Out in the countryside here you see lots of rice paddies in various states of growth. Some are only large brown lots of mud, other are just planted and look like hair transplants, some are lush and thick and green. The villages are made from mud and straw, their roofs are now piled high with hay and all their donkeys are fat. Narrow mud streets lead straight to the river. All is irrigated. Sluice gates open and muddy water rushes bubbling into hand shoveled ditches.

Then there is nothing but sand dunes peaking like yellow whipped cream for about a kilometer between me and the banks of the Yellow River. Only the river isn't yellow, it is absolutely pink right now from some kind of mineral it's brought from upstream. On the far side of the river side rises jaggedy sharp red-brown mountains, and the sky is ever so blue, now that it is nearing sunset. Every color is super saturated -- yellow against pink against burnt sienna against blue.

SANCTUARY...

I may have to stay here another day and just chill. The people who run this place are all very young and very bored and I am the only guest. There was a little argument though when they tried to charge me 60 yuan when the rate is clearly 30... it's written all over the place on the wall in the sign-in area, and the guidebook says so, too, plus they said the showers don't work. I said there was no way I was going to pay double the Chinese price now since the president eliminated the foreigners double-price policy and furthermore if there are no showers I'm going to be really pissed of if they argue with me. They didn't really know what I was saying but they knew what I was saying. I paid 30.

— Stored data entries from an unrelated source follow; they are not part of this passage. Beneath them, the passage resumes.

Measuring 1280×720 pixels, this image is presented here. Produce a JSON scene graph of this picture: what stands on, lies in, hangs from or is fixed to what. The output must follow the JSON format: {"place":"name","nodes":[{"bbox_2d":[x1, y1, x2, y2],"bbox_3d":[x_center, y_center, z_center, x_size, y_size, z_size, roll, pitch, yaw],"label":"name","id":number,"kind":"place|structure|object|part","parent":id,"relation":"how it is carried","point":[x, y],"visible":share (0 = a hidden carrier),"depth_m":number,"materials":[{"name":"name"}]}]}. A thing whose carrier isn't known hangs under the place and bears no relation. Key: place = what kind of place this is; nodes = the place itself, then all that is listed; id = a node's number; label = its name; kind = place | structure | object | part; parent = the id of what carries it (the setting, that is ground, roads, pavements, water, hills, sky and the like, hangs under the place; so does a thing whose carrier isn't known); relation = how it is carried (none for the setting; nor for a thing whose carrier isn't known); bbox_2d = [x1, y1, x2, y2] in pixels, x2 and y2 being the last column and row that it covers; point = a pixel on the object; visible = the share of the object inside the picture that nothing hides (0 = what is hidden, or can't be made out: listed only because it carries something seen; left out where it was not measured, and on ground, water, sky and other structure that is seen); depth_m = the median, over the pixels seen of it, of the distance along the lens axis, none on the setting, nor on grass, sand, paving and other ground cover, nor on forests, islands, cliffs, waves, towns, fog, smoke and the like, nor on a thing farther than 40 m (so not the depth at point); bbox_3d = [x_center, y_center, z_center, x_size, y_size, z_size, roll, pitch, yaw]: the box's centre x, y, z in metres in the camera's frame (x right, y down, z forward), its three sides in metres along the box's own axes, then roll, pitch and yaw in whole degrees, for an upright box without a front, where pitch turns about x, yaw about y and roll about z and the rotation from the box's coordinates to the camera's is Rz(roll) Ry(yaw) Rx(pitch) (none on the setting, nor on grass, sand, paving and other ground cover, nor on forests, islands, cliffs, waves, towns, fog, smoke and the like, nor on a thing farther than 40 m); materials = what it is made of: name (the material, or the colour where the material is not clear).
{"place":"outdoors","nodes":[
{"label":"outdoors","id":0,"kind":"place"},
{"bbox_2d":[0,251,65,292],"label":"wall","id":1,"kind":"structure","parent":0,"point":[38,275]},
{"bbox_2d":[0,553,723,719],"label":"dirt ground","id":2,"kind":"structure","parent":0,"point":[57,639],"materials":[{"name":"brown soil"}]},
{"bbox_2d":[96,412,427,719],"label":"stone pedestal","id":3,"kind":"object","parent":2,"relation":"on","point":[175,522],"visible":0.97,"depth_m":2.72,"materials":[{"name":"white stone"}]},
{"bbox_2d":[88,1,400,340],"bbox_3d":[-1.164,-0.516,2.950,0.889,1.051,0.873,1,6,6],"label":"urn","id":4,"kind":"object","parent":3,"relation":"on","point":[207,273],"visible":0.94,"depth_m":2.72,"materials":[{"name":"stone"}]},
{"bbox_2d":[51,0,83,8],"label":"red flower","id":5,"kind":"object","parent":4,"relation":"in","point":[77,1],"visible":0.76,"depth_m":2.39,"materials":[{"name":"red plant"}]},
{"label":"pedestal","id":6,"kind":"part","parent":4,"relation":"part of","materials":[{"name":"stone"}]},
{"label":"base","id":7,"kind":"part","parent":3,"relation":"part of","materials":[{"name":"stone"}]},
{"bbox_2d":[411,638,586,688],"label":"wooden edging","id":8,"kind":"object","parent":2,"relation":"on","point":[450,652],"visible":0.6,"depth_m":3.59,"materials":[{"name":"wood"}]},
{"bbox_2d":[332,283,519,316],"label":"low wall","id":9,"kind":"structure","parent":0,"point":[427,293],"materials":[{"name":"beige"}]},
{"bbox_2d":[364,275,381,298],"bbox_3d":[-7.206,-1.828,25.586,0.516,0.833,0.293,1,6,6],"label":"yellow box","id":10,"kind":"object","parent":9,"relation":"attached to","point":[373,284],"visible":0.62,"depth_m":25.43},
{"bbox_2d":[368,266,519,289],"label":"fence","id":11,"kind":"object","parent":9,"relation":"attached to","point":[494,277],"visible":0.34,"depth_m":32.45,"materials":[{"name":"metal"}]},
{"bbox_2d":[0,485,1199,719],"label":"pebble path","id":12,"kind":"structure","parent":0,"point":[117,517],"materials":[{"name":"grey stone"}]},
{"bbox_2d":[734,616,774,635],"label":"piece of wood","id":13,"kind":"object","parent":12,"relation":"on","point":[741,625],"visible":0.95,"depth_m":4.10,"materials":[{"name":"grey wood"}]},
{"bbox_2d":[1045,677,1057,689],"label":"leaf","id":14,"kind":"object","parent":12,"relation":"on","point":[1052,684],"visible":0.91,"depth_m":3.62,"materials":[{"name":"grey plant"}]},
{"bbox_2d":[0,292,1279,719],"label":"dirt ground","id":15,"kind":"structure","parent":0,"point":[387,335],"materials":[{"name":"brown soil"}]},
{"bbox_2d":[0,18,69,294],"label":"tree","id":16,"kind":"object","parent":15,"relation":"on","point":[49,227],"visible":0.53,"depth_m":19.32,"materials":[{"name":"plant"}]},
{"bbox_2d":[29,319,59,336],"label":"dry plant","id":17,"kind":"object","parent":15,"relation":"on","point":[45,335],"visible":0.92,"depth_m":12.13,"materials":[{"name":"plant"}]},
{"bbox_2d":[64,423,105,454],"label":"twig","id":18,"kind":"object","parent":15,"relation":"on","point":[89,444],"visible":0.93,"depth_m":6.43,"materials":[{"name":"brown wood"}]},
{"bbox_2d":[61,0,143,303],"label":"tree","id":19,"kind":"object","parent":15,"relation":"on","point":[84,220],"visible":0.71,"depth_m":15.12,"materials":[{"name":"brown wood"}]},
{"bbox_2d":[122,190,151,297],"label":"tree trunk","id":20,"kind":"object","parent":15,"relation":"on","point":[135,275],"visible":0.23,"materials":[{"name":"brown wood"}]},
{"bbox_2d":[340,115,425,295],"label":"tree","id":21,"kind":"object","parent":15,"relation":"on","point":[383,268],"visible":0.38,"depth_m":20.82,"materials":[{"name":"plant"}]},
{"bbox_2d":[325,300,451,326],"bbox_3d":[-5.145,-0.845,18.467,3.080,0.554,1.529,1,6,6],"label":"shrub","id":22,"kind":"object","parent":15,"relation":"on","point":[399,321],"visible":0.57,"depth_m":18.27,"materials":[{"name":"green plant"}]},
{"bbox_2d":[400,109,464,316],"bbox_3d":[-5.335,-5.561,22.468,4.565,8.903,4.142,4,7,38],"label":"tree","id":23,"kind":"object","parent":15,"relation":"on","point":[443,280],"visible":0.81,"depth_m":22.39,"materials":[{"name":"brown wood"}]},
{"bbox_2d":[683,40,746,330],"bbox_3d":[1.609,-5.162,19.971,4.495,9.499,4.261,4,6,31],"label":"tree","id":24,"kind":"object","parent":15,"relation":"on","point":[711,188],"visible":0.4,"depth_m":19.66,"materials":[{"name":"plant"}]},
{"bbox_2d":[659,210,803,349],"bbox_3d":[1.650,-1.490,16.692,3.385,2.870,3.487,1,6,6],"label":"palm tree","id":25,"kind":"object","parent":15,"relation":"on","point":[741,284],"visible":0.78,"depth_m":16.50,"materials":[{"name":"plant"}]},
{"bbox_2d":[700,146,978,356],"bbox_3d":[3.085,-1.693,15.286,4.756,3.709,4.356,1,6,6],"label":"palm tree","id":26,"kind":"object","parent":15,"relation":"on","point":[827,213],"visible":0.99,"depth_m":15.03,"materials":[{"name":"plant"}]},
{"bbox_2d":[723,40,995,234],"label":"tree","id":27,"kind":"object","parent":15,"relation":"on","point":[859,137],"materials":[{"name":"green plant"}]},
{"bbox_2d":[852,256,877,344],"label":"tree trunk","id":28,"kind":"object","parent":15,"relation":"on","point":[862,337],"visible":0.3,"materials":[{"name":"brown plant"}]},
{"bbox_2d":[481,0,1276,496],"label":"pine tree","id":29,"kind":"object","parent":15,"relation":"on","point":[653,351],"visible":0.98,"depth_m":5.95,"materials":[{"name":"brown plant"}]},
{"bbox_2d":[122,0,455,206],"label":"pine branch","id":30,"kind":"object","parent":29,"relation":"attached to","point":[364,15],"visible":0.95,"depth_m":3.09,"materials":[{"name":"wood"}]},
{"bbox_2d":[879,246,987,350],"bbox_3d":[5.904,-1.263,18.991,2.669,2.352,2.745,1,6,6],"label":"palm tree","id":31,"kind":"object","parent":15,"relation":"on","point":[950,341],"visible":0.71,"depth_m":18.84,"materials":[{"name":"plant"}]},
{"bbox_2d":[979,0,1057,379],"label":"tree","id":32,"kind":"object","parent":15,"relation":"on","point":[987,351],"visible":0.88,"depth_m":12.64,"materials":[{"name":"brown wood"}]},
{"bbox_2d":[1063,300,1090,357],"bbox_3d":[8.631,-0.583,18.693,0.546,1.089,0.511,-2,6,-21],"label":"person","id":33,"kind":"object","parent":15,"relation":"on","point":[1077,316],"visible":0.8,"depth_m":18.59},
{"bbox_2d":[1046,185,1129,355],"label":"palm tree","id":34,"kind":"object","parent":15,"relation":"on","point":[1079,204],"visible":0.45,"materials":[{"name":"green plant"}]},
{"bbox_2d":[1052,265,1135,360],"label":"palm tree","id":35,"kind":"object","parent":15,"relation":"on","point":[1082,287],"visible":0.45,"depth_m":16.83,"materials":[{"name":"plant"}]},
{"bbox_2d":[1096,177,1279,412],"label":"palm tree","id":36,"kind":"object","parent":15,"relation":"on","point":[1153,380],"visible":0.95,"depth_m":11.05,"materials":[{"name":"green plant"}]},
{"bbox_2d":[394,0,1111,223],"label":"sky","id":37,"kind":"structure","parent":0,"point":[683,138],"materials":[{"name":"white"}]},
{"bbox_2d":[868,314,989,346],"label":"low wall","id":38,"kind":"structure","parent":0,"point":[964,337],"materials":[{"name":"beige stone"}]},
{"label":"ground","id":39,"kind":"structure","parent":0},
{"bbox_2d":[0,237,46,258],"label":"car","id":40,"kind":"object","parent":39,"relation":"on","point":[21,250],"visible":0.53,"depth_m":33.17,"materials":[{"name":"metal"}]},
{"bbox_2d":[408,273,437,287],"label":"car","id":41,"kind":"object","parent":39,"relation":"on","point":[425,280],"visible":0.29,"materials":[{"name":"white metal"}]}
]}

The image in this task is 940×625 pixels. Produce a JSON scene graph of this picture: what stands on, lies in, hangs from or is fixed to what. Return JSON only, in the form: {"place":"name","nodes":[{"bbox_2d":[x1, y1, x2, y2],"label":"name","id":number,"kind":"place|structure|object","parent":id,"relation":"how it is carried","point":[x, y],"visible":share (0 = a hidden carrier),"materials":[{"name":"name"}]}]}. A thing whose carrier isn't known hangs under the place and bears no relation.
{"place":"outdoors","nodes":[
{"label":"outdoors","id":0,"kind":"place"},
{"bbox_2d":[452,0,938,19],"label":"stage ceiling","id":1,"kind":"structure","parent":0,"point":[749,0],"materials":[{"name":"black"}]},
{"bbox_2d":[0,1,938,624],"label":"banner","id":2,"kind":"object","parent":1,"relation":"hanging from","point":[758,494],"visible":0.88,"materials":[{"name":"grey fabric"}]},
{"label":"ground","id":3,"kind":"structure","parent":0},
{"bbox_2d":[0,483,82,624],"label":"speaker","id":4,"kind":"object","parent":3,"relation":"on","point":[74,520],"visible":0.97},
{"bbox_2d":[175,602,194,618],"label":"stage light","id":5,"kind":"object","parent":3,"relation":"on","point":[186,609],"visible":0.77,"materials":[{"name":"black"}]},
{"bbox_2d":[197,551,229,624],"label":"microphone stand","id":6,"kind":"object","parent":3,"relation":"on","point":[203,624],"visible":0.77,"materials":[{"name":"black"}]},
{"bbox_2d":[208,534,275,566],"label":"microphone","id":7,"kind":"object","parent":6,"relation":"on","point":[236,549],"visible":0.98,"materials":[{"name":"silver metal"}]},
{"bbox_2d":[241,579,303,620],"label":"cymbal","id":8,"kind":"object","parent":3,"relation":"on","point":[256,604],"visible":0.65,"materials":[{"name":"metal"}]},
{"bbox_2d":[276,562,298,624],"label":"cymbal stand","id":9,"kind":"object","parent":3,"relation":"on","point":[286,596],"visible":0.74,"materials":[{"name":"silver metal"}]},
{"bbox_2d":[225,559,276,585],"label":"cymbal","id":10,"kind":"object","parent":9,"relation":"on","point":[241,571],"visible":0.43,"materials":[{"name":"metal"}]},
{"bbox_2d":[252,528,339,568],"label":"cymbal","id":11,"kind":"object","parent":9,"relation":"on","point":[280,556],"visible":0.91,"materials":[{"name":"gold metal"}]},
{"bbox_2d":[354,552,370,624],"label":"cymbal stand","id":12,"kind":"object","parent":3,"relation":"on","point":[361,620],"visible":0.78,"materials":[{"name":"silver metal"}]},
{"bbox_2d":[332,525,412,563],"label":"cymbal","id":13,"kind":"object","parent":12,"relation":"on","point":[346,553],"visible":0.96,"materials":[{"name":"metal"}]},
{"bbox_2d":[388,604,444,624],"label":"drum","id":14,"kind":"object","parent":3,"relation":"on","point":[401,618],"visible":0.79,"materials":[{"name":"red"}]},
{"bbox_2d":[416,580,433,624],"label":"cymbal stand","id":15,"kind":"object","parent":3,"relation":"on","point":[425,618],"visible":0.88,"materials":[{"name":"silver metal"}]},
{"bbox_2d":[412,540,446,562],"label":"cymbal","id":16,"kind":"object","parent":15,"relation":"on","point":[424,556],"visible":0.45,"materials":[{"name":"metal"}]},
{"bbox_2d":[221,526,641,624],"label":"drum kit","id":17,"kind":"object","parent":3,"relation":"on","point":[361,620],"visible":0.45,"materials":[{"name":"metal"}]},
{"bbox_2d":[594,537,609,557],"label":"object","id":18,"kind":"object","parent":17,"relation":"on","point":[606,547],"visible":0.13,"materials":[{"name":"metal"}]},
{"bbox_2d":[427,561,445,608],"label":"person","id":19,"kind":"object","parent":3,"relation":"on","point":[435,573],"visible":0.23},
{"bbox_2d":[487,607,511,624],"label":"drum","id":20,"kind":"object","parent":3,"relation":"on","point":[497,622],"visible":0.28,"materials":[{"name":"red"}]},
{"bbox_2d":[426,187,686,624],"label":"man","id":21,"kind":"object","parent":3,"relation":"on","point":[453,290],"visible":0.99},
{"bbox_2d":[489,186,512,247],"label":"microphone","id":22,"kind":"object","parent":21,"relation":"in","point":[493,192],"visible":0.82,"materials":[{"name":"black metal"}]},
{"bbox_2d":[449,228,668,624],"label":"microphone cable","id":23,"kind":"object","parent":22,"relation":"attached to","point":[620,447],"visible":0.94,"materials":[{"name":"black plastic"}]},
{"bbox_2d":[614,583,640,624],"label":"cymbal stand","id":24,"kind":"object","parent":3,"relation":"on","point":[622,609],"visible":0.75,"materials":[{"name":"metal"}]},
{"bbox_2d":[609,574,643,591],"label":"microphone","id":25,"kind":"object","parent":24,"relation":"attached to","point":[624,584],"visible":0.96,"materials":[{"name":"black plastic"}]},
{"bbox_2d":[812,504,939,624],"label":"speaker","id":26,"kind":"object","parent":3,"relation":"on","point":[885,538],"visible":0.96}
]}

Then they helped me work on the bike, which means it took twice as long to adjust the carbs as it would have alone. (I keep thinking of that classic mechanic's sign: This is the price; this is the price if you watch; this is the price if you help.) But they've at least brought me three big silver thermoses of hot water and a basin, and are very disappointed that I've already eaten.

I'm alone again! I've really learned to treasure my little hotel rooms, sanctuaries from the staring and beeping. The room is large and airy, simple, of course, and so very quiet. I'm not used to quiet in China, but I've found another of those surprising wide open spaces. This one has the Yellow River river rushing outside.